What do making kimchi, leading a farm camp and promoting farm-to-school regionally have in common? They are all ways to bring FoodCorps’ values to your work, and they’re the impressive careers and passions of our three inaugural William K. Bowes Service Leadership Award honorees: Lauren Rhoades ‘15, Krizl Soriano ‘16 and Rachel Spencer ‘12.
Our honorees work tirelessly in service of building healthy, thriving communities and carrying on the values and mission of FoodCorps.
Rachel Spencer ’12, Award Recipient
As a member of our first class of service members and then our first class of fellows, Rachel has been blazing trails and planting seeds ever since she set foot in Arkansas. Her determined energy, drive and charisma have taken her to graduate school at the University of Arkansas and launched her into her current role as the Southwest Regional Farm to School Lead for the USDA. Needless to say, she’s an inspiration to many.
Watching [Rachel] move from FoodCorps service member to fellow to graduate school student to now the Farm to School Southwest Lead is truly inspiring and shows me how high I should truly aim and what is possible with a jump start from FoodCorps, hard work and a ton of determination.” – Service Member Noa Borkan, AR
She radiates the mission of FoodCorps in all aspects of her life, but especially through her work. “Just like when I was in FoodCorps my favorite part of the job is interacting with and supporting people that want to further local food systems work, specifically farm to school and school garden initiatives.
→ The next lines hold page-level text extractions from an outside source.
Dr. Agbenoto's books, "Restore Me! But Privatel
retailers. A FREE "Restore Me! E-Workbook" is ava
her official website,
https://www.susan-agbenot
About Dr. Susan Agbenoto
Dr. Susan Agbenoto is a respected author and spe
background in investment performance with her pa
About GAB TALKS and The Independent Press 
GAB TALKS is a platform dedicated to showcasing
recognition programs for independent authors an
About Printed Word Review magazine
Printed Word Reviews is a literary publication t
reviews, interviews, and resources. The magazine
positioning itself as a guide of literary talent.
I travel to 800 person towns in Oklahoma to connect school districts with aquaponics farmers, work with cities of 5 million to try and figure out their farm to school sustainability plan, and celebrate the small or large victories of food service directors, state agency leaders, teachers, parent volunteers, community members, and also FoodCorps service members across my 5 states.” Rachel has given so much to FoodCorps, quite literally, as she puts it, her, “blood (food processor blade amongst other things), sweat (goes without saying #southernsummers), and tears (of happiness and of darker times).” We are so proud of Rachel and swell with gratitude how she has devoted her life to the cause of healthy kids, thriving farms and vibrant communities.
Lauren Rhoades ‘15, Award Finalist
After two years of service and one year as a fellow in Jackson, MS, Lauren quickly made herself known as an innovative, passionate entrepreneur who values local food, education and community connection. She spends her days making kimchi, sauer kraut, fermented mustard, kombucha for her business, Sweet & Sauer Jackson. Sweet & Sauer is more than just a business – it’s a vehicle for local economic development and for sharing health with her community.
Never one to brag, Lauren has proven to be humble in her FoodCorps leadership accomplishments and business savvy, making a lasting impact on those around her and changing the food scene of Jackson as we know it.” – Service Member Sarah Hazelnis, MS
And as an educator, Lauren believes that, “fermentation is a great gateway subject to a whole slough of science subjects, art projects, and taste bud adventures. I’ve led fermentation demos at three different elementary schools in Jackson, and am currently working on a curriculum about how to teach fermentation to kids. I also think that introducing parents to new foods is just as important, and talking with parents at the farmers market and through fermentation classes has, I hope, contributed to more health-conscious meals for families at home.”
Krizl Soriano ‘16, Award Finalist
Krizl served in her home state of Connecticut for two years, bringing laughter, commitment and passion to each day to her students and FoodCorps community. As an alum,
[Krizl] is busy with many different jobs in food system work, where she holds strong to the FoodCorps mission of increasing access to and appreciation of healthy food for all.” – Service Member Molly Deegan, CT
As an Assistant Camp Director at Massaro Farm she continues to educate youth about their food and the systems that grow it. She is also a mobile farmers market manager, consultant for Connecticut’s “Put Local on Your Tray” program to increase local foods in schools and even acts as a mentor to current service members through her role with New Britain ROOTS. She has found many ways to continue being a leader in her community, and to Krizl, “to lead is to be a mentor, knowing when to step back, showing gratitude, and most importantly it’s to provide support and motivation those you’re leading. [She] can be anyone’s greatest hype woman – in the workplace, in the pottery studio, in the kitchen, or even sitting in the car during stressful CT traffic.”